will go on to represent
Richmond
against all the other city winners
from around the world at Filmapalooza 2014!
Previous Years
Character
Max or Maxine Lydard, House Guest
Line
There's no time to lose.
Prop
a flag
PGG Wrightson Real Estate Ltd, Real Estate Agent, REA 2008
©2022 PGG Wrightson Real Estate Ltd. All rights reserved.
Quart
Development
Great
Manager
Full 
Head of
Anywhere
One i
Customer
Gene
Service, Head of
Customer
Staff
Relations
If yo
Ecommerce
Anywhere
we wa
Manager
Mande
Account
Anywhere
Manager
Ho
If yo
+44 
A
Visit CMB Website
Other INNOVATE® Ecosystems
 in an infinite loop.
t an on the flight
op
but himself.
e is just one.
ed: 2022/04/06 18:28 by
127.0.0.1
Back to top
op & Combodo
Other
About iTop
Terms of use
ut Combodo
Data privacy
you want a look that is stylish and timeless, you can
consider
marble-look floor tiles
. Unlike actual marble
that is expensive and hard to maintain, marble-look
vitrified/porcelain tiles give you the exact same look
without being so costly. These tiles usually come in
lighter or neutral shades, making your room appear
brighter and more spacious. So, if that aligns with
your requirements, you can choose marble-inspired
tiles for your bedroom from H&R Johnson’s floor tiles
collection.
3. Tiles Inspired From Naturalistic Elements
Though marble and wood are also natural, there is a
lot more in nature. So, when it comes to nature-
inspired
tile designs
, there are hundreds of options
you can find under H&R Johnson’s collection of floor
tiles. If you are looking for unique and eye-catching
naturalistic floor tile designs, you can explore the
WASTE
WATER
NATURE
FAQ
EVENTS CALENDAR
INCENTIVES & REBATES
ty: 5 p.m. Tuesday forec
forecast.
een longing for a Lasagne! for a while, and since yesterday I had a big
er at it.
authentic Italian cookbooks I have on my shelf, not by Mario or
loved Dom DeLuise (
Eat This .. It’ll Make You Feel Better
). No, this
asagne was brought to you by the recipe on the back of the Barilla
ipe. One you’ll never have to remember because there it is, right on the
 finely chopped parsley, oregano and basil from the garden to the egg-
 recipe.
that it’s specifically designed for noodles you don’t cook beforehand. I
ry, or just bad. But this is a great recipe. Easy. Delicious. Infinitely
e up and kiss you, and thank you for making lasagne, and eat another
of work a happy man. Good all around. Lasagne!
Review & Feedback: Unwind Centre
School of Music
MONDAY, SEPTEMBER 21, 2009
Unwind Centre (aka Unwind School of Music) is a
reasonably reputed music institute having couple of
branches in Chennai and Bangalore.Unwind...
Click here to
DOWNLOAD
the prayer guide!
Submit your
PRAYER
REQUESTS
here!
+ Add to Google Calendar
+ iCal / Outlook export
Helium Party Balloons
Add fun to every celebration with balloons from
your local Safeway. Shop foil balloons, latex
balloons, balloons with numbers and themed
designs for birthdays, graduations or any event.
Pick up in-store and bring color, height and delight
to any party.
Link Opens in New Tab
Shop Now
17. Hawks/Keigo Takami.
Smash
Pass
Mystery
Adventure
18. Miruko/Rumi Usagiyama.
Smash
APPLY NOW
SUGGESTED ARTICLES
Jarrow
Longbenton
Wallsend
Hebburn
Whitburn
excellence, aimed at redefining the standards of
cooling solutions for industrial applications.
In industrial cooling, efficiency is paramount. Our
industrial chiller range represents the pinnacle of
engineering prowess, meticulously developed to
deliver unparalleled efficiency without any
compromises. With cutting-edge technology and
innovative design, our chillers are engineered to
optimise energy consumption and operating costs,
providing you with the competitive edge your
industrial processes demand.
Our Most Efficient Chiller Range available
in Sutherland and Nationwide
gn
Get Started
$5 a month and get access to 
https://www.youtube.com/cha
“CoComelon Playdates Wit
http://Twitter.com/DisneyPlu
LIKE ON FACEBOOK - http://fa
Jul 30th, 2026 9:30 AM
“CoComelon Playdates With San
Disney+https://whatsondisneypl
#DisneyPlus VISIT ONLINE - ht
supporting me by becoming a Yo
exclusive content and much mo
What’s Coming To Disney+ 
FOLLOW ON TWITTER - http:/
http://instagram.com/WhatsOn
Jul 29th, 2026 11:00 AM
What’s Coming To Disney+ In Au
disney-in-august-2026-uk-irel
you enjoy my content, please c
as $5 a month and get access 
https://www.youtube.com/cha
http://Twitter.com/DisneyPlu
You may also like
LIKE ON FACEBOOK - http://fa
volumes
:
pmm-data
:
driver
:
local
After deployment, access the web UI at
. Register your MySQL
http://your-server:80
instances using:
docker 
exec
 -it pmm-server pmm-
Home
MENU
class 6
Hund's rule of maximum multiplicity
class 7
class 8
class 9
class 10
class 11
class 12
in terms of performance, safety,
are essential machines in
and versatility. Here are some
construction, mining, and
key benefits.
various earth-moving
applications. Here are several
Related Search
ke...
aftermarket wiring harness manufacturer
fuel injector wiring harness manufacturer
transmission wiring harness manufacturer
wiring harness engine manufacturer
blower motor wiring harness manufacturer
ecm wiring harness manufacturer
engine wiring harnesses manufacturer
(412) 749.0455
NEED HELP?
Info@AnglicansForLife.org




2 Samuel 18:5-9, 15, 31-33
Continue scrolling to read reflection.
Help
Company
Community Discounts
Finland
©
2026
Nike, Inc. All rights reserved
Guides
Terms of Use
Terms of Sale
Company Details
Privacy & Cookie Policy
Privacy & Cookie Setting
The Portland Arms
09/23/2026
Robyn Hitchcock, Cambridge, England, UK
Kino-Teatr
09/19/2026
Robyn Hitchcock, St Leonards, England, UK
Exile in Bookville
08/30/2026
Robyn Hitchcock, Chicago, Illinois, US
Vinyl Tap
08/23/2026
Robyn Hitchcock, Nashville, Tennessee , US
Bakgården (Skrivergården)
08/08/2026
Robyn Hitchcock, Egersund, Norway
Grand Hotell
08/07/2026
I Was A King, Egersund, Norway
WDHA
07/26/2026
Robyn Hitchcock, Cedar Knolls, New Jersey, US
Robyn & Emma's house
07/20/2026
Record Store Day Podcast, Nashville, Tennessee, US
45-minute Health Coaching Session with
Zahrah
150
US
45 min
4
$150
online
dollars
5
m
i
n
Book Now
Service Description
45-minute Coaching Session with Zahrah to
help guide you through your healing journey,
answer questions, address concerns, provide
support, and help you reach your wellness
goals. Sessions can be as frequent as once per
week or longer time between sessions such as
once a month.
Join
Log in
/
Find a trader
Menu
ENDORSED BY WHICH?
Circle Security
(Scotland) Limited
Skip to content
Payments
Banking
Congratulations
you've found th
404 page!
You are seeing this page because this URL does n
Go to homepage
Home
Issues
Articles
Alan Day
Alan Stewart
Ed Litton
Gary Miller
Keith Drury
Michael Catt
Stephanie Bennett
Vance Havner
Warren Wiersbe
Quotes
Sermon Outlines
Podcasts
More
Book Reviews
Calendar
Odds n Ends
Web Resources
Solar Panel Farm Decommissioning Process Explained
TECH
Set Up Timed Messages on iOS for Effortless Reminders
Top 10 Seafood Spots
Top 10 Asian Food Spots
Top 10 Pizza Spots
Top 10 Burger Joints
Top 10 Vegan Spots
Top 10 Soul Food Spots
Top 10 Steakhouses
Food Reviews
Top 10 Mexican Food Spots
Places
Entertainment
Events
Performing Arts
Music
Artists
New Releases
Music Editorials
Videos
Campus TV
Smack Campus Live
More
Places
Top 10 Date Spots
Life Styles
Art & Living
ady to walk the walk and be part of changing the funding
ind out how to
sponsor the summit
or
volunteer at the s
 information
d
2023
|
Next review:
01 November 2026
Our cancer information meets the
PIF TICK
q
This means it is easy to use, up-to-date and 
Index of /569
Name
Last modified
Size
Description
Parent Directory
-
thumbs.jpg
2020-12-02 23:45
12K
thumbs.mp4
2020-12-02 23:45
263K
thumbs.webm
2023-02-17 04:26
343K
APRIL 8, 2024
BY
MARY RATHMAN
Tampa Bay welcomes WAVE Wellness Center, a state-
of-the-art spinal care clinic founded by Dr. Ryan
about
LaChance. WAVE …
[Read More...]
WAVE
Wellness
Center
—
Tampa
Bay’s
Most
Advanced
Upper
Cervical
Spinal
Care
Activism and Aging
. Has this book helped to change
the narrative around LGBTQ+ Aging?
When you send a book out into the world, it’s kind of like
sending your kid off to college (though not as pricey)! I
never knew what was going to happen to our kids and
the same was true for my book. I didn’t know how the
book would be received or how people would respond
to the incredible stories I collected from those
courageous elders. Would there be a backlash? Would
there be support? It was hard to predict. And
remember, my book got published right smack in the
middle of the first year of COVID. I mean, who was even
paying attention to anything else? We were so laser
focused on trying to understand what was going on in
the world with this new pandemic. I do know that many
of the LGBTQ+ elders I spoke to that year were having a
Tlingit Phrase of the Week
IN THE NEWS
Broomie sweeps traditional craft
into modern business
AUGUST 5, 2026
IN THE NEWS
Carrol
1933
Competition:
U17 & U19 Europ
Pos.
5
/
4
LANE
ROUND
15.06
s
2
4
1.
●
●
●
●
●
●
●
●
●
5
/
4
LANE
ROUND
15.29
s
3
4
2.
___
Directive — Take every line from the listing above that includes the word "Centre" and copy it.

Your response —
Review & Feedback: Unwind Centre
Unwind Centre (aka Unwind School of Music) is a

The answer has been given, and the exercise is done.